The Observer’s Elizabeth Day …
… speaks with the director and filmmaker upon his return to his home turf in Northern Ireland. It’s a fascinating read about a very talented artist and actor.
Here’s the nut graf:
“Branagh’s return to Belfast has been poignant for many reasons. There is the sense of homecoming, of reconciling himself to the things that have changed and the boyhood he left behind. When the Branaghs left for England in 1970, the Troubles were just starting; a year previously, the battle of the Bogside between Catholic residents and loyalist marchers in Derry had been quelled by the British army. Now, four decades on, the province is at peace, more or less, and Branagh has come back to a very different homeland.
“There’s a much stronger sense that Northern Ireland is more part of the world now,” he says. “I used to get the sense that there was a kind of slight siege mentality for whatever reason, a slightly chippy thing going on sometimes. But it feels there’s a very, very positive energy about the place.”

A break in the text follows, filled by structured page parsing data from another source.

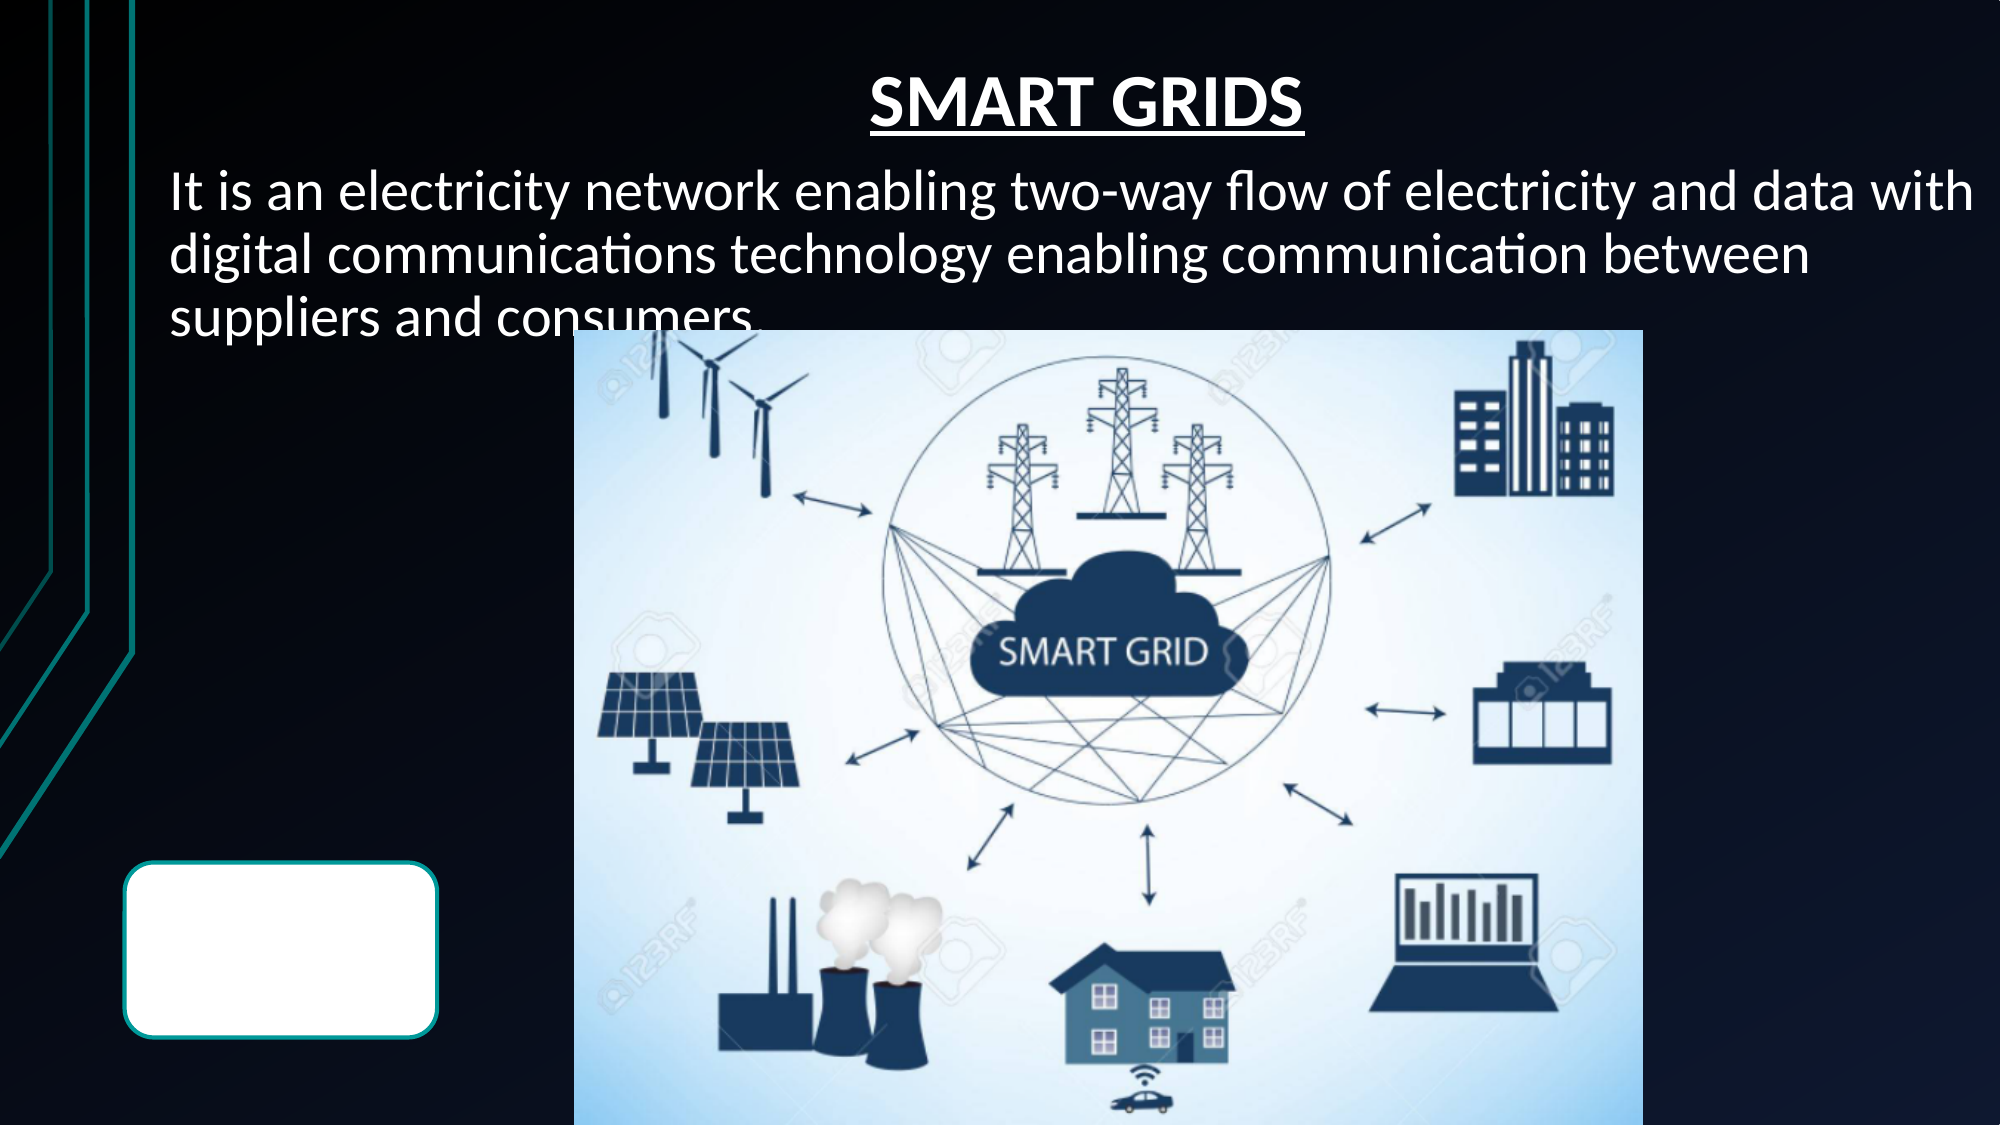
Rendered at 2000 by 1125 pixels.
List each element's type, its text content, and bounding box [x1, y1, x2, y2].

title SMART GRIDS [849, 24, 1326, 149]
text_box It is an electricity network enabling two-way flow of electricity and data with digital communications technology enabling communication between suppliers and consumers. [149, 149, 2000, 359]
text_box [122, 860, 440, 1040]
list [574, 330, 1643, 1125]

Having turned 50 last December, he is at a particularly contemplative stage in his life. “You’re looking in two directions. I feel as young as I’ve ever felt but at the same time, I’ve got a 30-year career now and I’m looking back across that and one sees… one just wants, very much, to make the most of things whether it is that bun” – he gestures at an enormous raspberry and white chocolate scone on the table – “or the show or whatever it is.”